Edit the material below so that "developed" becomes "processed" wherever it appears, keeping all other text as it is. Don't include the pictures in your answer.

---- DATASET EXCERPTS

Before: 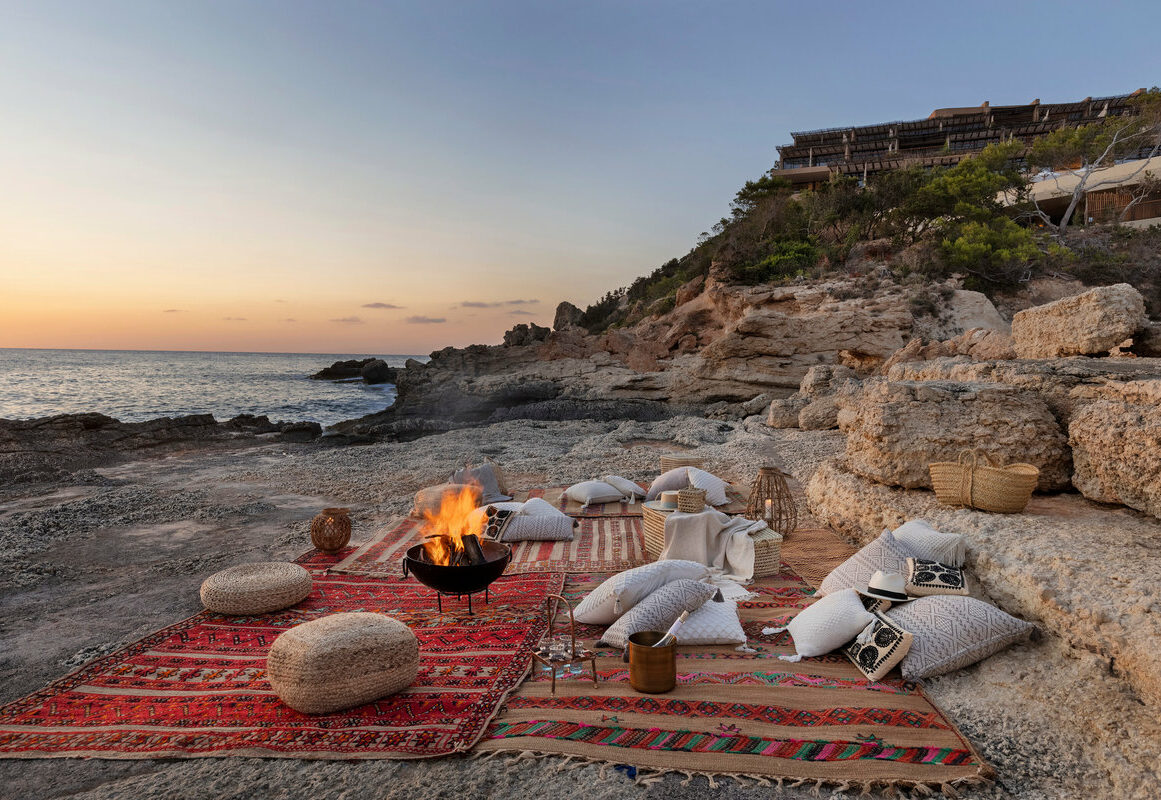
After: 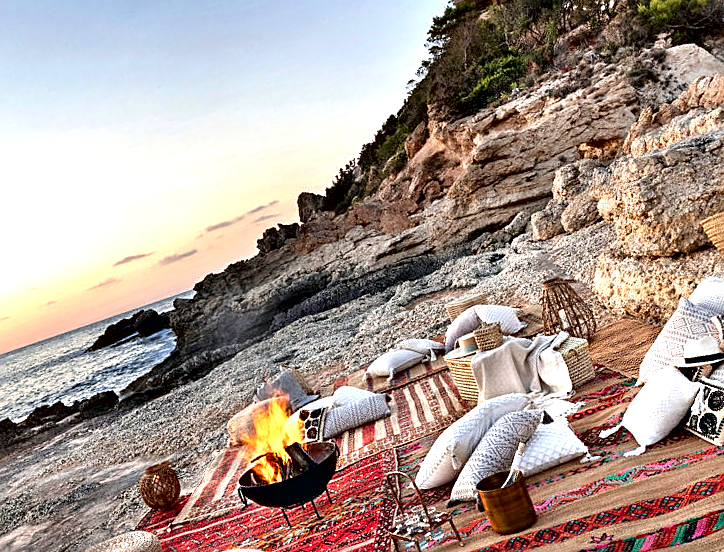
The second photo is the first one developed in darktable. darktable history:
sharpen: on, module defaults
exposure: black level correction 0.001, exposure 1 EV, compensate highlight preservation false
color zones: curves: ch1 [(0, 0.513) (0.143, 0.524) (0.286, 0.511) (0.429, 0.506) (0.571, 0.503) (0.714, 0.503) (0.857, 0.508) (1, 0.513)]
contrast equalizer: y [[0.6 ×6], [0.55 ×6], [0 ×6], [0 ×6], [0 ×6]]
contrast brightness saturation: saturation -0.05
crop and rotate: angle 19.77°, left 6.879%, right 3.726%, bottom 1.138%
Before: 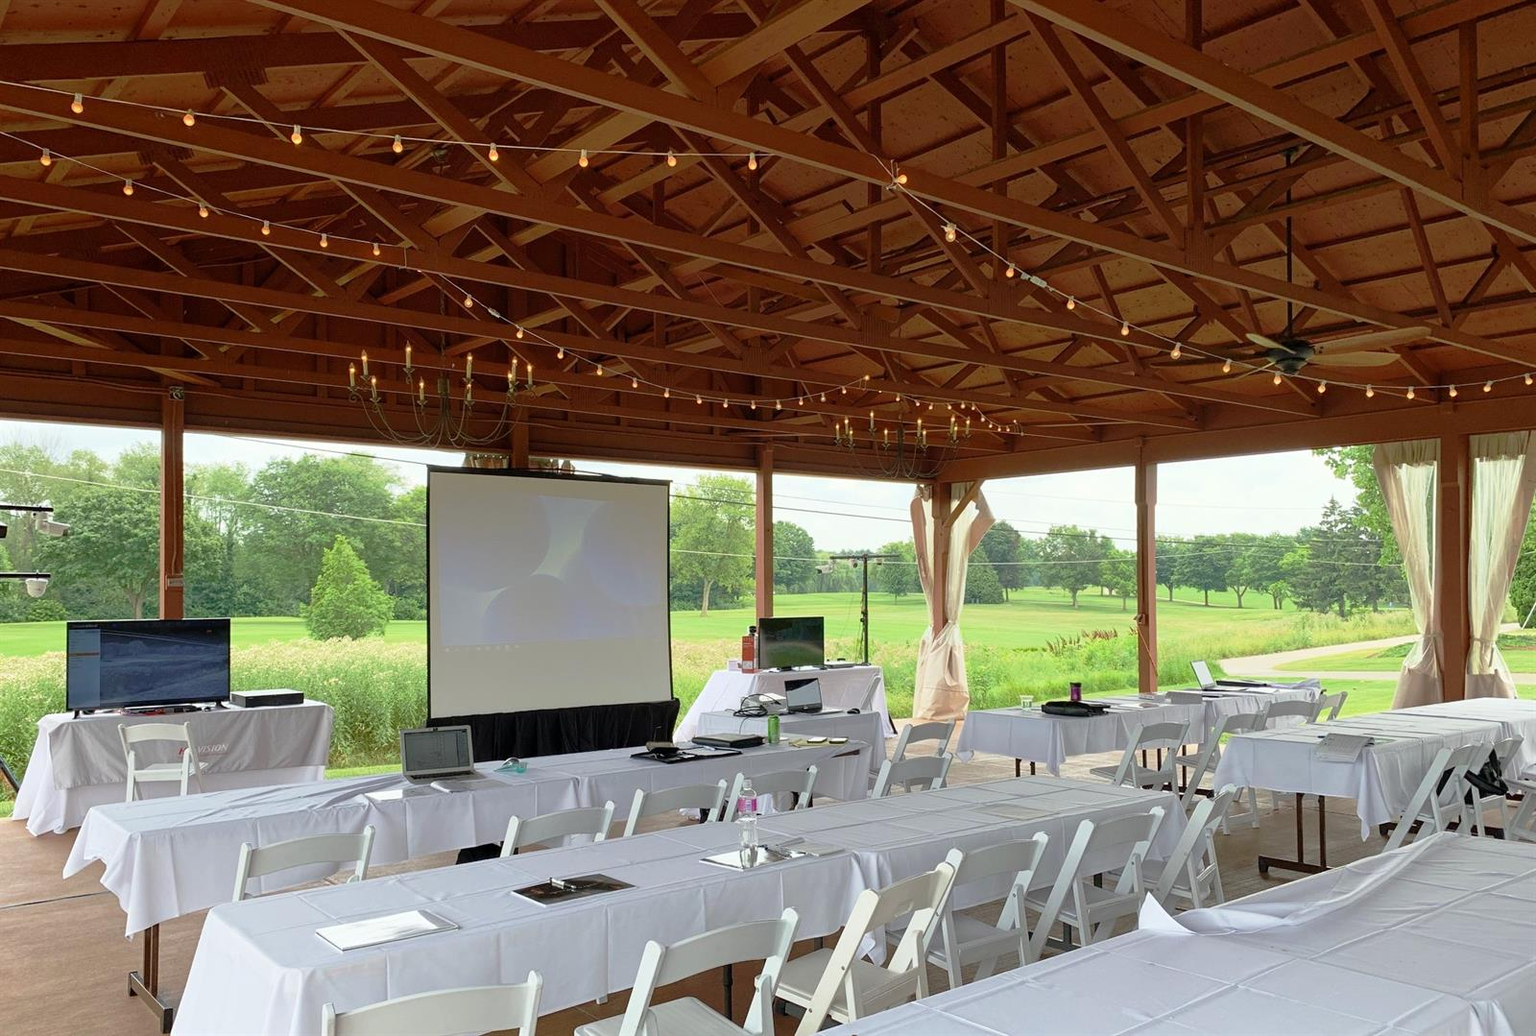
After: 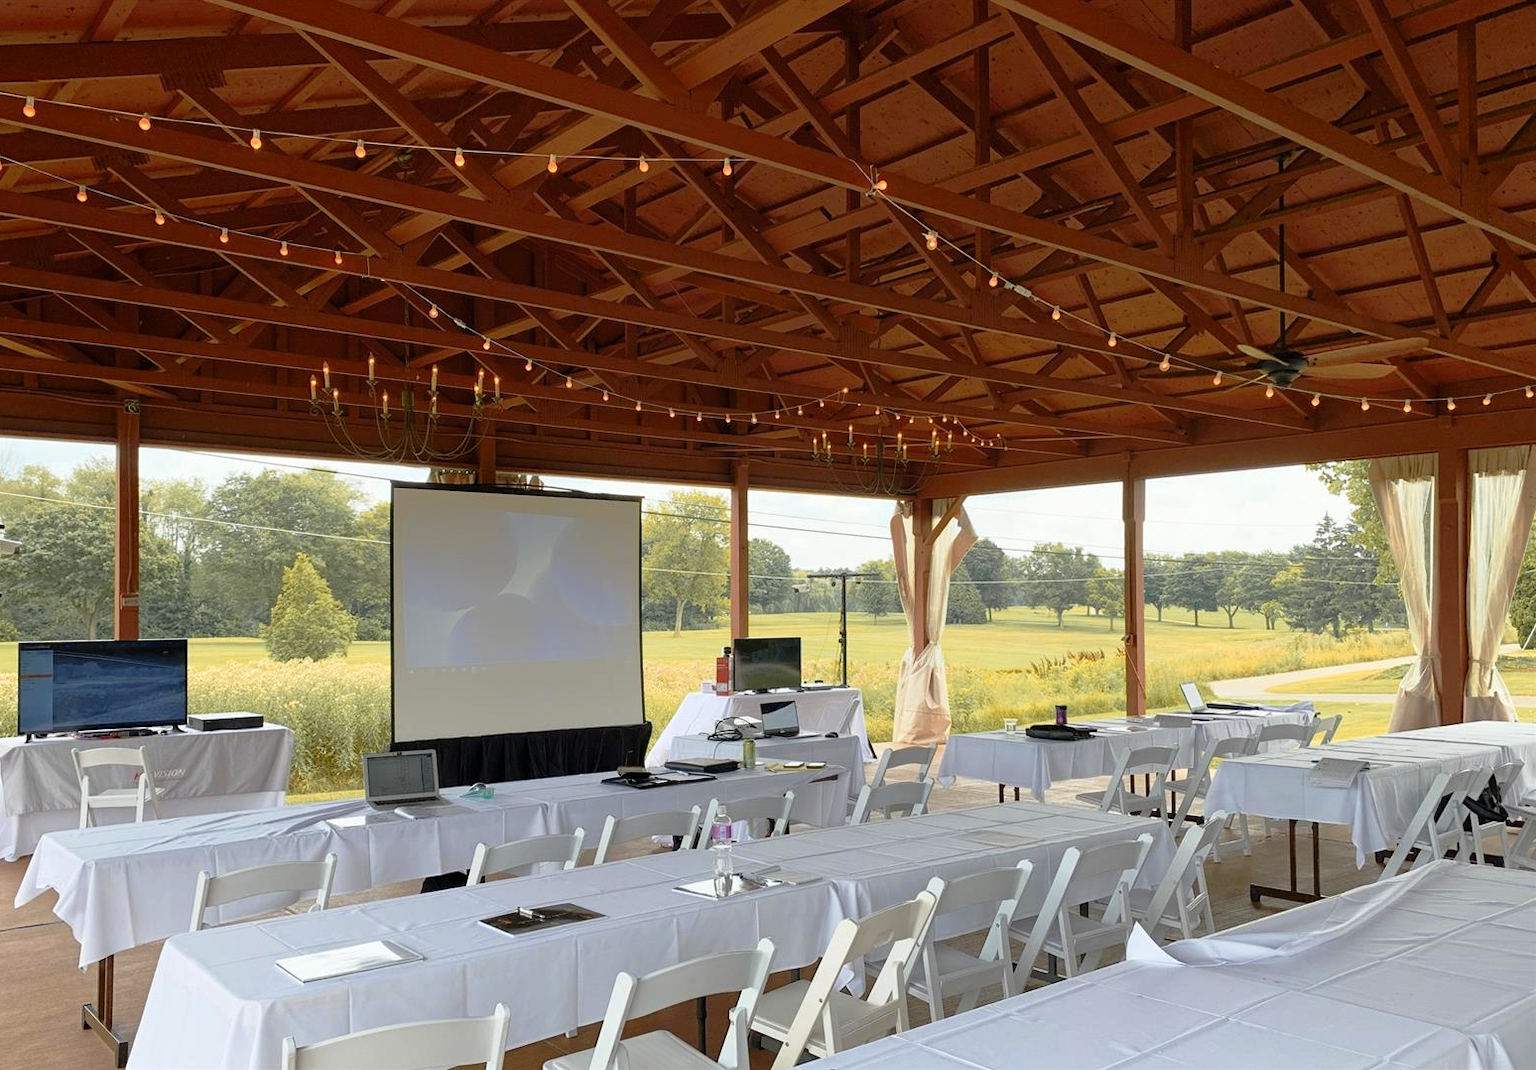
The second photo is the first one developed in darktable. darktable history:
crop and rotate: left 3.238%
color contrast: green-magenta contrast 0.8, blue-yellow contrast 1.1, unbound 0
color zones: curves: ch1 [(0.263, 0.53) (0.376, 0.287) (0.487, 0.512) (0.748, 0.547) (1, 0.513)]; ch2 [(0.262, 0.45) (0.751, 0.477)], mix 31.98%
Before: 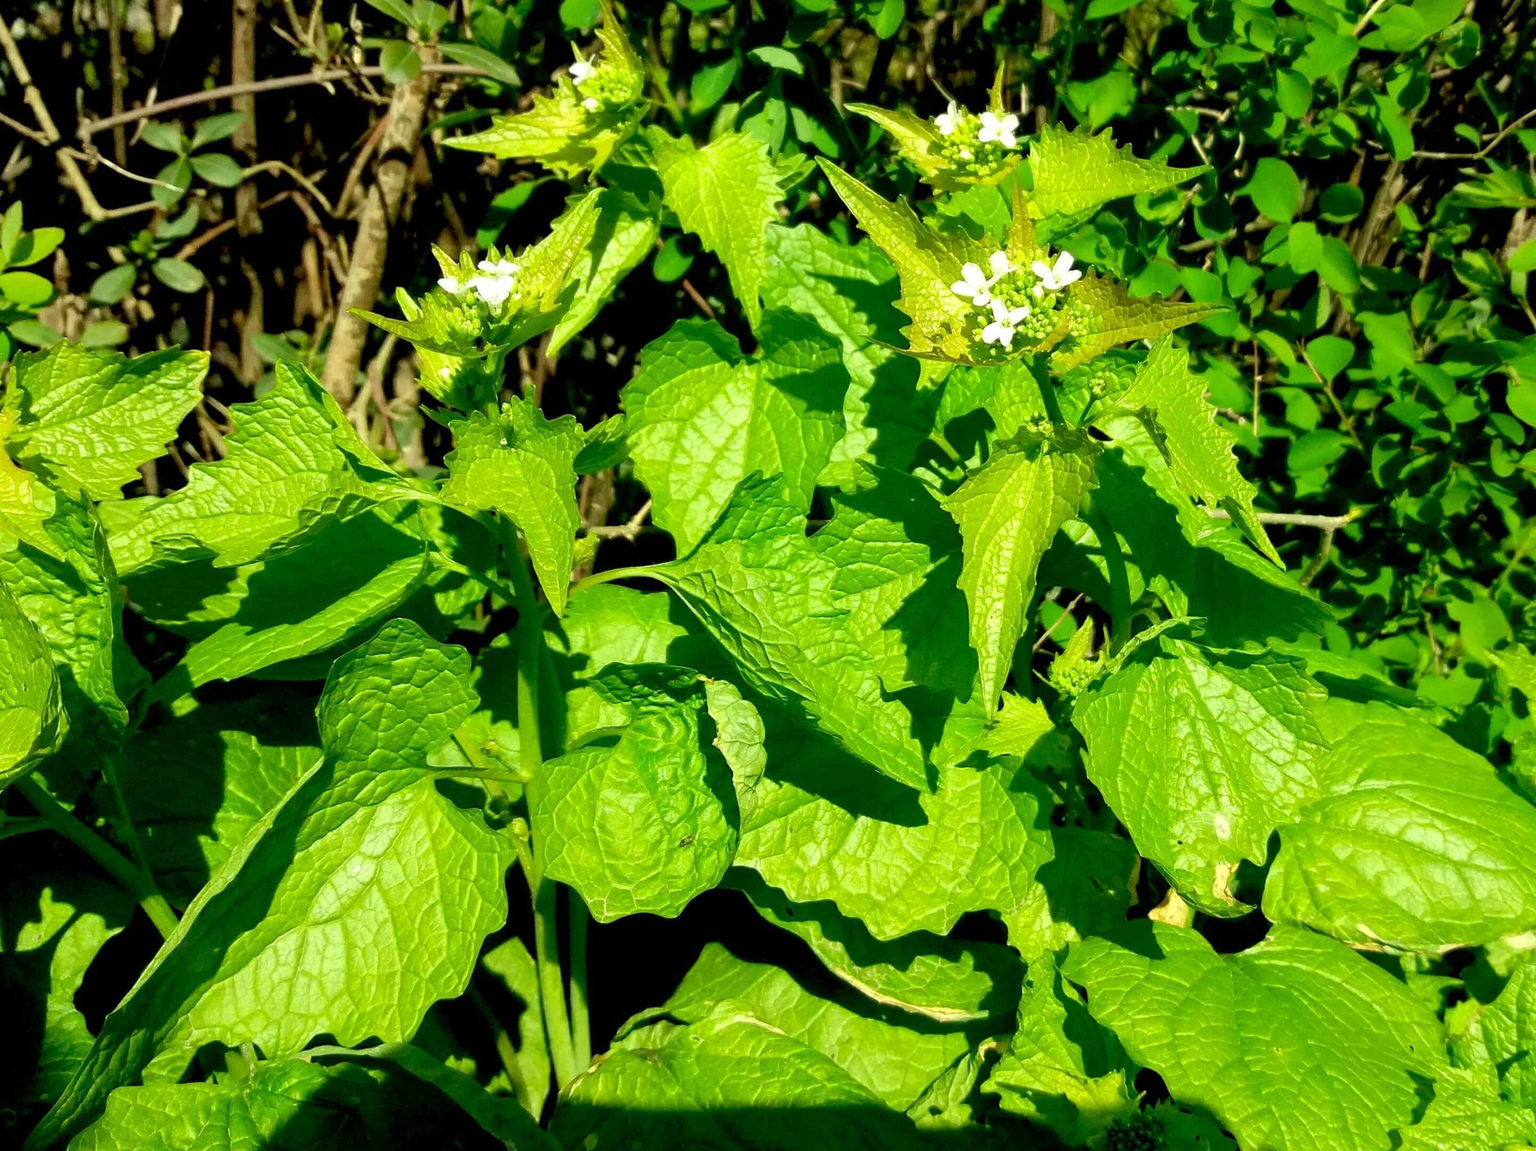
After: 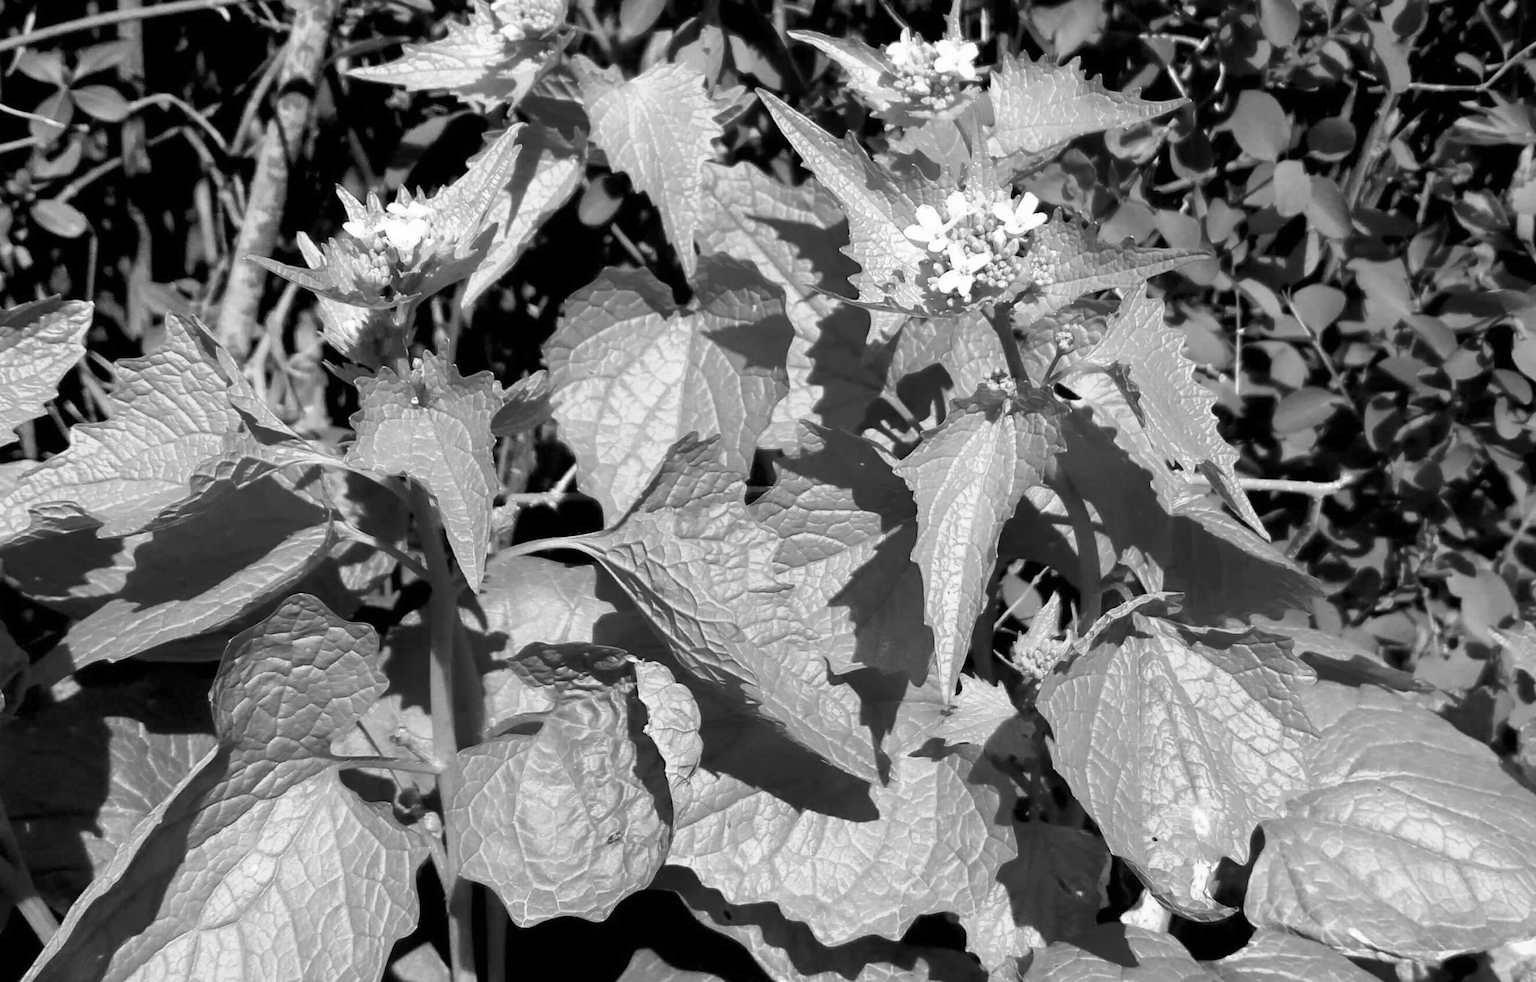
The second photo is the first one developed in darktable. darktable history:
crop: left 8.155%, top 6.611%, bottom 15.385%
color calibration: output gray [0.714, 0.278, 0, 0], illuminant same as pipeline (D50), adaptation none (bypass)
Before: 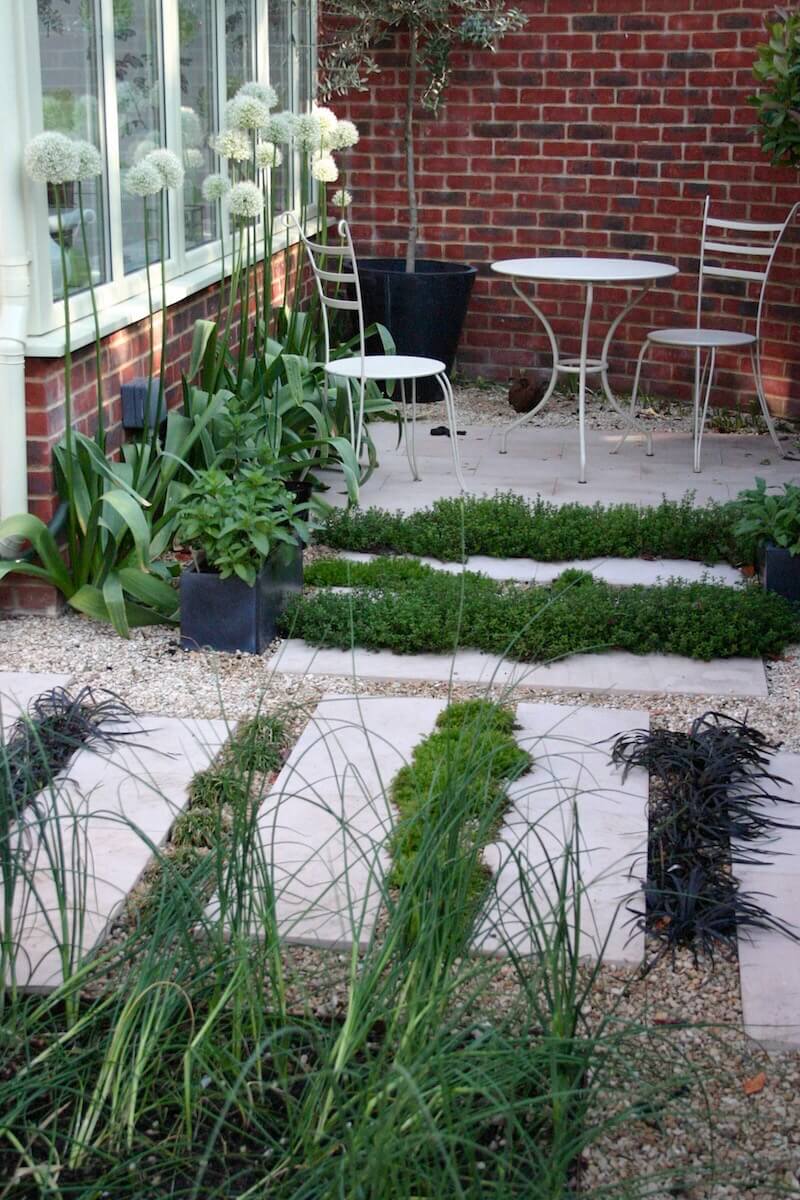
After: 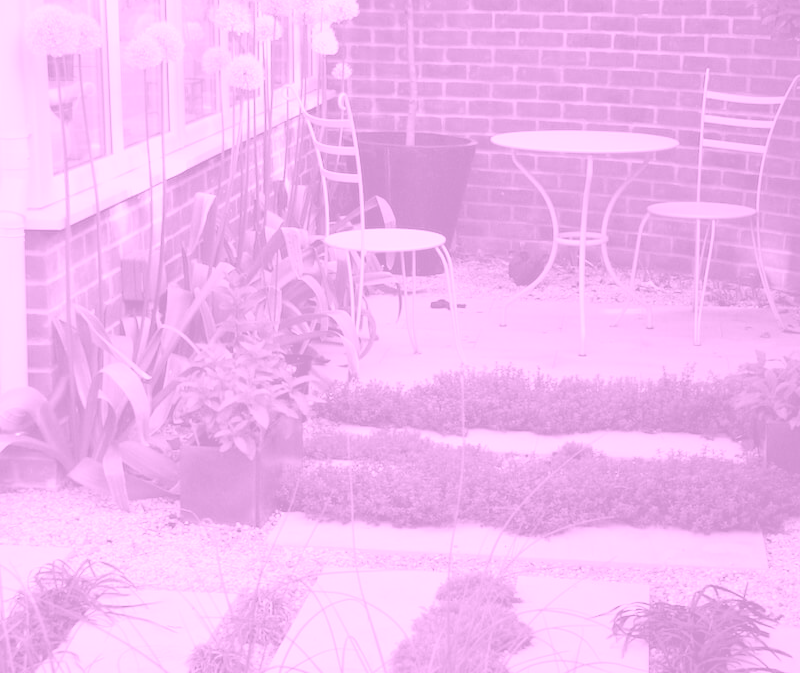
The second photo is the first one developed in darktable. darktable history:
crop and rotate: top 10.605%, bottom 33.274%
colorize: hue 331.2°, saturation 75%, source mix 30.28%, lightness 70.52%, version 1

--------

### EXERCISE SOLUTION
Before: 
After: 
The second photo is the first one processed in darktable. darktable history:
sharpen: on, module defaults
exposure: black level correction 0.001, exposure 1 EV, compensate highlight preservation false
color zones: curves: ch1 [(0, 0.513) (0.143, 0.524) (0.286, 0.511) (0.429, 0.506) (0.571, 0.503) (0.714, 0.503) (0.857, 0.508) (1, 0.513)]
contrast equalizer: y [[0.6 ×6], [0.55 ×6], [0 ×6], [0 ×6], [0 ×6]]
contrast brightness saturation: saturation -0.05
crop and rotate: angle 19.77°, left 6.879%, right 3.726%, bottom 1.138%
Before: 
After: 
The second photo is the first one processed in darktable. darktable history:
crop and rotate: left 3.238%
color contrast: green-magenta contrast 0.8, blue-yellow contrast 1.1, unbound 0
color zones: curves: ch1 [(0.263, 0.53) (0.376, 0.287) (0.487, 0.512) (0.748, 0.547) (1, 0.513)]; ch2 [(0.262, 0.45) (0.751, 0.477)], mix 31.98%
Before: 
After: 
The second photo is the first one processed in darktable. darktable history:
crop: left 8.155%, top 6.611%, bottom 15.385%
color calibration: output gray [0.714, 0.278, 0, 0], illuminant same as pipeline (D50), adaptation none (bypass)
Before: 
After: 
The second photo is the first one processed in darktable. darktable history:
crop and rotate: top 10.605%, bottom 33.274%
colorize: hue 331.2°, saturation 75%, source mix 30.28%, lightness 70.52%, version 1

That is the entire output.